The premise for this technique/idea comes directly from the writings of Jeffrey Steingarten's The Man Who Ate Everything. One of the essays recounts the tale of instant potatoes and how one can use the technique of preparing these potatoes to make essentially starch free potatoes. (the starch is actually kept in check by the par-cooking) In fact, the process has been used in many kitchens and has been recently recounted by Dana from her experiences in Wylie's kitchen.
And so I shot out a few emails to see if any of my friends had tried the potato technique with rice, as of yet the few I contacted had not. It was up to me to see if my idea was sound.
I set about making my risotto with the par-cooked rice grains. The first initial difference that I noticed is that the amount of starch released by the grains of rice is minimal in comparison to that of traditional risotto. Now I understand that true risotto is about the creamy timed release of starch. Yet, as I began the second cooking of the rice (clock starts here) in a bit of butter and lardo puree (my new favorite cooking fat), incrementally adding my water, small of amounts of starch were released. A knob of butter and a sprinkling of cheese complete the emulsification of delicate starch and decadent fats resulting in a creamy, flavorful bite that still manages to be lighter than normal risotto. What is equally exciting is that the rice grains can be cooked from their par-cooked state to finished risotto in seven minutes.
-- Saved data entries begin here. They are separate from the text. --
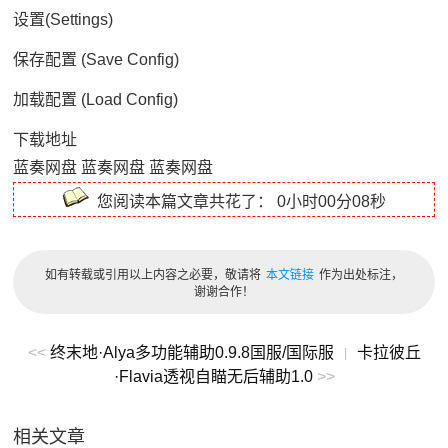
设置(Settings)
保存配置 (Save Config)
加载配置 (Load Config)
下载地址
蓝奏网盘
蓝奏网盘
蓝奏网盘
您阅读本篇文章共花了：
0小时00分08秒
如有转载或引用以上内容之必要，敬请将
本文链接
作为出处标注，
谢谢合作！
<<
终末地·Alya多功能辅助0.9.8国服/国际服
卡拉彼丘
|
·Flavia透视自瞄无后辅助1.0
>>
相关文章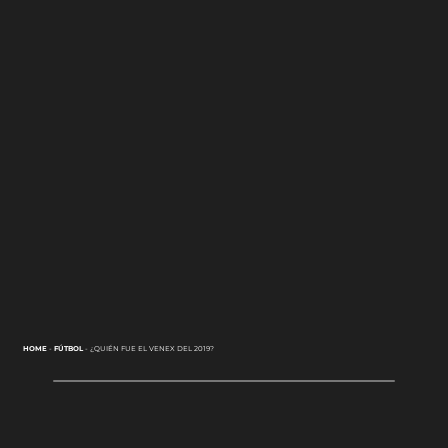
HOME
-
FÚTBOL
-
¿QUIÉN FUE EL VENEX DEL 2019?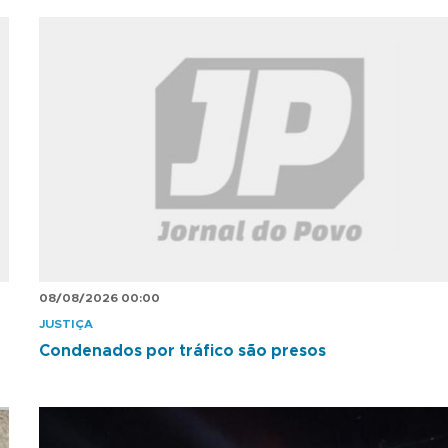
08/08/2026 00:00
JUSTIÇA
Condenados por tráfico são presos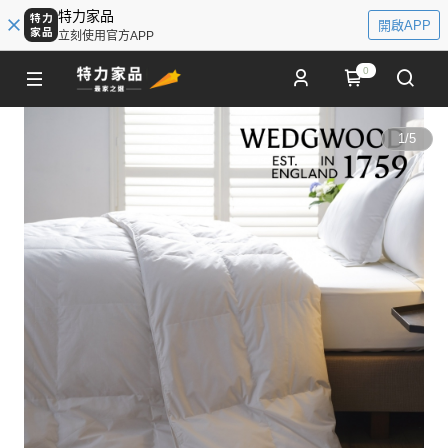
特力家品
開啟APP
立刻使用官方APP
0
1
/
5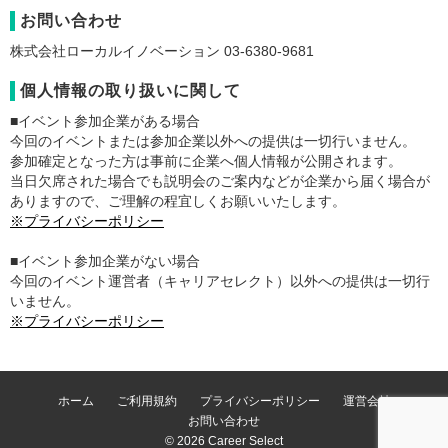
お問い合わせ
株式会社ローカルイノベーション 03-6380-9681
個人情報の取り扱いに関して
■イベント参加企業がある場合
今回のイベントまたは参加企業以外への提供は一切行いません。
参加確定となった方は事前に企業へ個人情報が公開されます。
当日欠席された場合でも説明会のご案内などが企業から届く場合が
ありますので、ご理解の程宜しくお願いいたします。
※プライバシーポリシー
■イベント参加企業がない場合
今回のイベント運営者（キャリアセレクト）以外への提供は一切行
いません。
※プライバシーポリシー
ホーム
ご利用規約
プライバシーポリシー
運営会社
お問い合わせ
© 2026 Career Select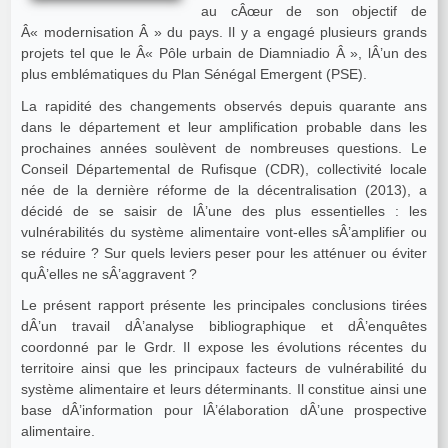
au cÂœur de son objectif de
Â« modernisation Â » du pays. Il y a engagé plusieurs grands
projets tel que le Â« Pôle urbain de Diamniadio Â », lÂ’un des
plus emblématiques du Plan Sénégal Emergent (PSE).
La rapidité des changements observés depuis quarante ans
dans le département et leur amplification probable dans les
prochaines années soulèvent de nombreuses questions. Le
Conseil Départemental de Rufisque (CDR), collectivité locale
née de la dernière réforme de la décentralisation (2013), a
décidé de se saisir de lÂ’une des plus essentielles : les
vulnérabilités du système alimentaire vont-elles sÂ’amplifier ou
se réduire ? Sur quels leviers peser pour les atténuer ou éviter
quÂ’elles ne sÂ’aggravent ?
Le présent rapport présente les principales conclusions tirées
dÂ’un travail dÂ’analyse bibliographique et dÂ’enquêtes
coordonné par le Grdr. Il expose les évolutions récentes du
territoire ainsi que les principaux facteurs de vulnérabilité du
système alimentaire et leurs déterminants. Il constitue ainsi une
base dÂ’information pour lÂ’élaboration dÂ’une prospective
alimentaire.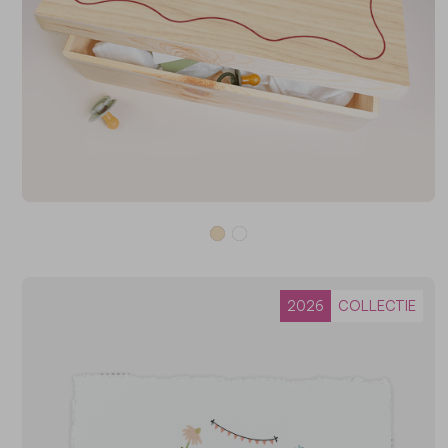
2026
COLLECTIE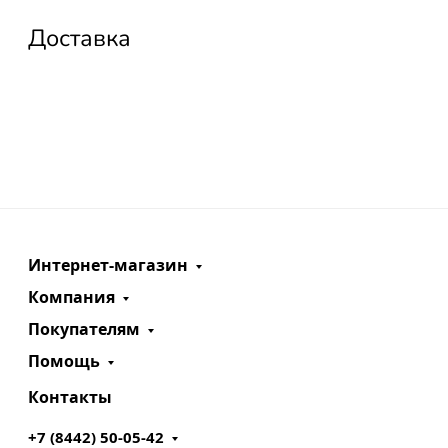
Доставка
Интернет-магазин
Компания
Покупателям
Помощь
Контакты
+7 (8442) 50-05-42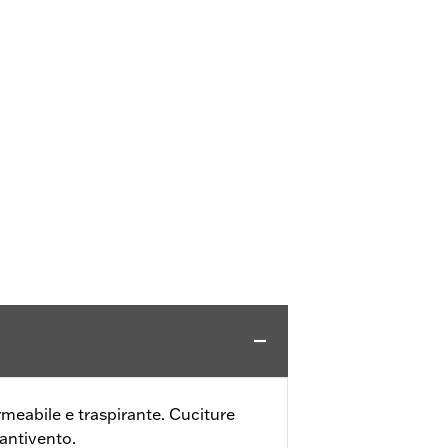
meabile e traspirante. Cuciture
/antivento.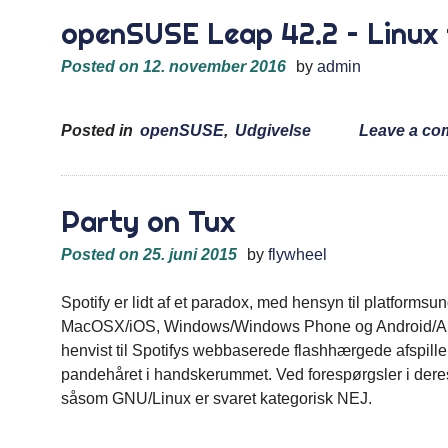
openSUSE Leap 42.2 – Linux 
Posted on
12. november 2016
by
admin
Posted in
openSUSE
,
Udgivelse
Leave a c
Party on Tux
Posted on
25. juni 2015
by
flywheel
Spotify er lidt af et paradox, med hensyn til platformsund
MacOSX/iOS, Windows/Windows Phone og Android/And
henvist til Spotifys webbaserede flashhærgede afspill
pandehåret i handskerummet. Ved forespørgsler i deres 
såsom GNU/Linux er svaret kategorisk NEJ.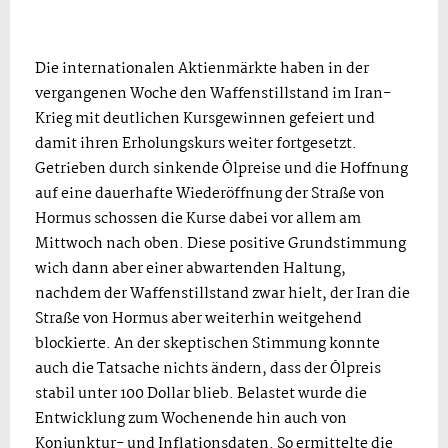
Die internationalen Aktienmärkte haben in der
vergangenen Woche den Waffenstillstand im Iran-
Krieg mit deutlichen Kursgewinnen gefeiert und
damit ihren Erholungskurs weiter fortgesetzt.
Getrieben durch sinkende Ölpreise und die Hoffnung
auf eine dauerhafte Wiederöffnung der Straße von
Hormus schossen die Kurse dabei vor allem am
Mittwoch nach oben. Diese positive Grundstimmung
wich dann aber einer abwartenden Haltung,
nachdem der Waffenstillstand zwar hielt, der Iran die
Straße von Hormus aber weiterhin weitgehend
blockierte. An der skeptischen Stimmung konnte
auch die Tatsache nichts ändern, dass der Ölpreis
stabil unter 100 Dollar blieb. Belastet wurde die
Entwicklung zum Wochenende hin auch von
Konjunktur- und Inflationsdaten. So ermittelte die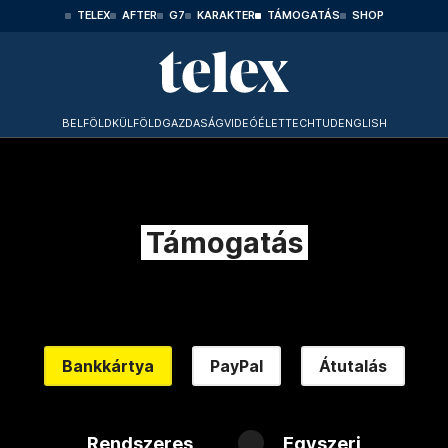
TELEX
AFTER
G7
KARAKTER
TÁMOGATÁS
SHOP
BELFÖLD
KÜLFÖLD
GAZDASÁG
VIDEÓ
ÉLET
TECHTUD
ENGLISH
Támogatás
Bankkártya
PayPal
Átutalás
Rendszeres
Egyszeri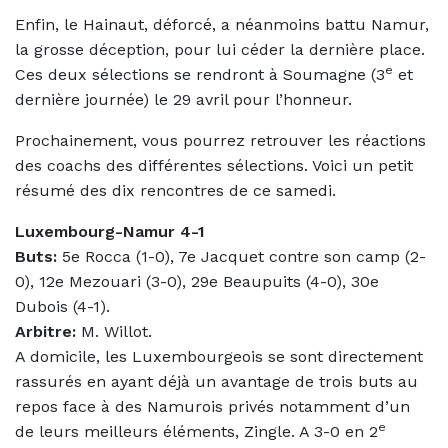
Enfin, le Hainaut, déforcé, a néanmoins battu Namur,
la grosse déception, pour lui céder la dernière place.
e
Ces deux sélections se rendront à Soumagne (3
et
dernière journée) le 29 avril pour l’honneur.
Prochainement, vous pourrez retrouver les réactions
des coachs des différentes sélections. Voici un petit
résumé des dix rencontres de ce samedi.
Luxembourg-Namur 4-1
Buts:
5e Rocca (1-0), 7e Jacquet contre son camp (2-
0), 12e Mezouari (3-0), 29e Beaupuits (4-0), 30e
Dubois (4-1).
Arbitre:
M. Willot.
A domicile, les Luxembourgeois se sont directement
rassurés en ayant déjà un avantage de trois buts au
repos face à des Namurois privés notamment d’un
e
de leurs meilleurs éléments, Zingle. A 3-0 en 2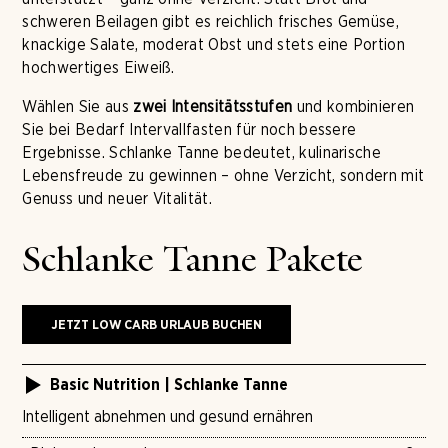
schweren Beilagen gibt es reichlich frisches Gemüse,
knackige Salate, moderat Obst und stets eine Portion
hochwertiges Eiweiß.
Wählen Sie aus
zwei
Intensitätsstufen
und kombinieren
Sie bei Bedarf Intervallfasten für noch bessere
Ergebnisse. Schlanke Tanne bedeutet, kulinarische
Lebensfreude zu gewinnen – ohne Verzicht, sondern mit
Genuss und neuer Vitalität.
Schlanke Tanne Pakete
JETZT LOW CARB URLAUB BUCHEN
Basic Nutrition | Schlanke Tanne
Intelligent abnehmen und gesund ernähren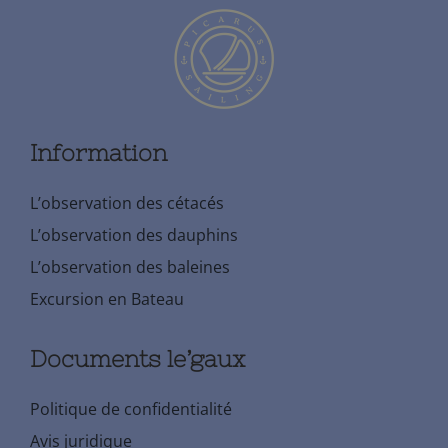
Information
L’observation des cétacés
L’observation des dauphins
L’observation des baleines
Excursion en Bateau
Documents le’gaux
Politique de confidentialité
Avis juridique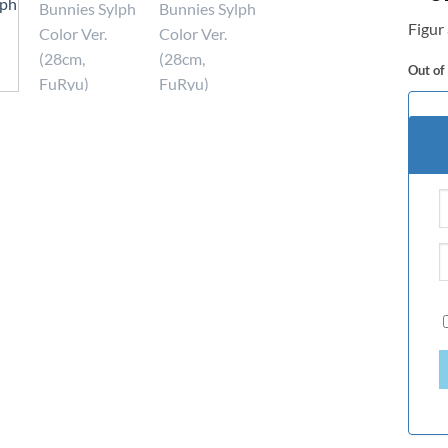
Figur 
Out of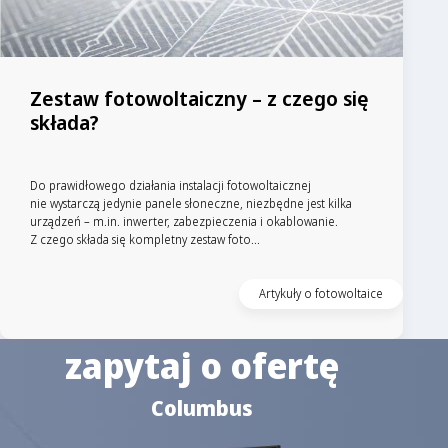
Zestaw fotowoltaiczny – z czego się
składa?
Do prawidłowego działania instalacji fotowoltaicznej
nie wystarczą jedynie panele słoneczne, niezbędne jest kilka
urządzeń – m.in. inwerter, zabezpieczenia i okablowanie.
Z czego składa się kompletny zestaw foto...
Artykuły o fotowoltaice
zapytaj o ofertę
Columbus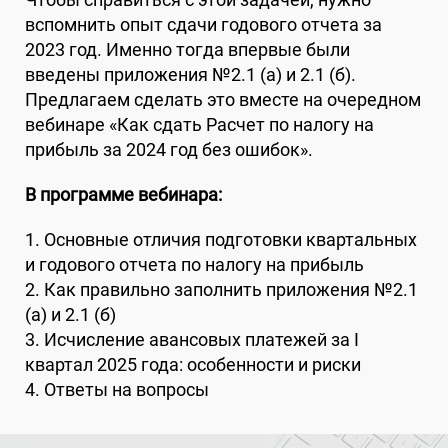
вспомнить опыт сдачи годового отчета за
2023 год. Именно тогда впервые были
введены приложения №2.1 (a) и 2.1 (б).
Предлагаем сделать это вместе на очередном
вебинаре «Как сдать Расчет по налогу на
прибыль за 2024 год без ошибок».
В программе вебинара:
1. Основные отличия подготовки квартальных
и годового отчета по налогу на прибыль
2. Как правильно заполнить приложения №2.1
(a) и 2.1 (б)
3. Исчисление авансовых платежей за I
квартал 2025 года: особенности и риски
4. Ответы на вопросы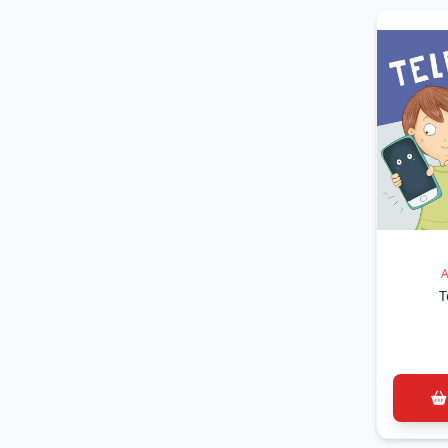
(4)
Buğra Ayan (Buğra Ayan)
(4)
Bülent Çobanoðlu (Bülent
Çobanoðlu)
(1)
Bülent Çobanoğlu (Bülent
Çobanoğlu)
(1)
Burak Özdoğan (Burak
Özdoğan)
(5)
Burcu Aybat (Burcu Aybat)
(2)
Burcu Aybat-Yonca Özgün
(Burcu Aybat-Yonca Özgün)
(1)
Can Serdar (Can Serdar)
A
(1)
Cemal Taner
T
(2)
Cemal Taner (Cemal Taner)
(3)
Cenk İltir (Cenk İltir)
(1)
Cumhur Torun (Cumhur
Torun)
(1)
Deniz Aşar (Deniz Aşar)
(1)
Deniz KILINÇ - Nezahat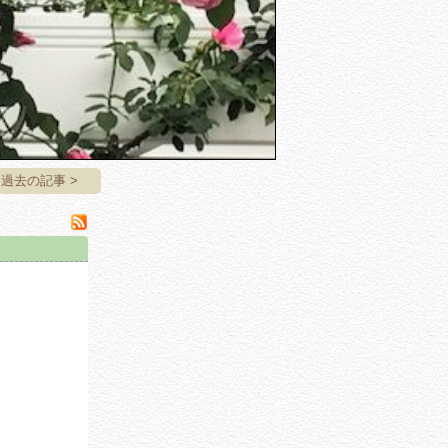
過去の記事 >
。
Yes, I timed it.
Similarly, if you let the finished risotto rest in the pan for ten minutes and then apply more heat and a splash of stock or water, the risotto comes back to life with no real ill effects. It holds it's texture beautifully, which can be a real boon to both home cooks and professional kitchens alike. Though, seven minutes is not that long to wait for a steaming bowl of creamy risotto, especially when it's decked out with Benton's ham, sliced scallion, grated pecorino and a grinding of Tasmanian peppercorns.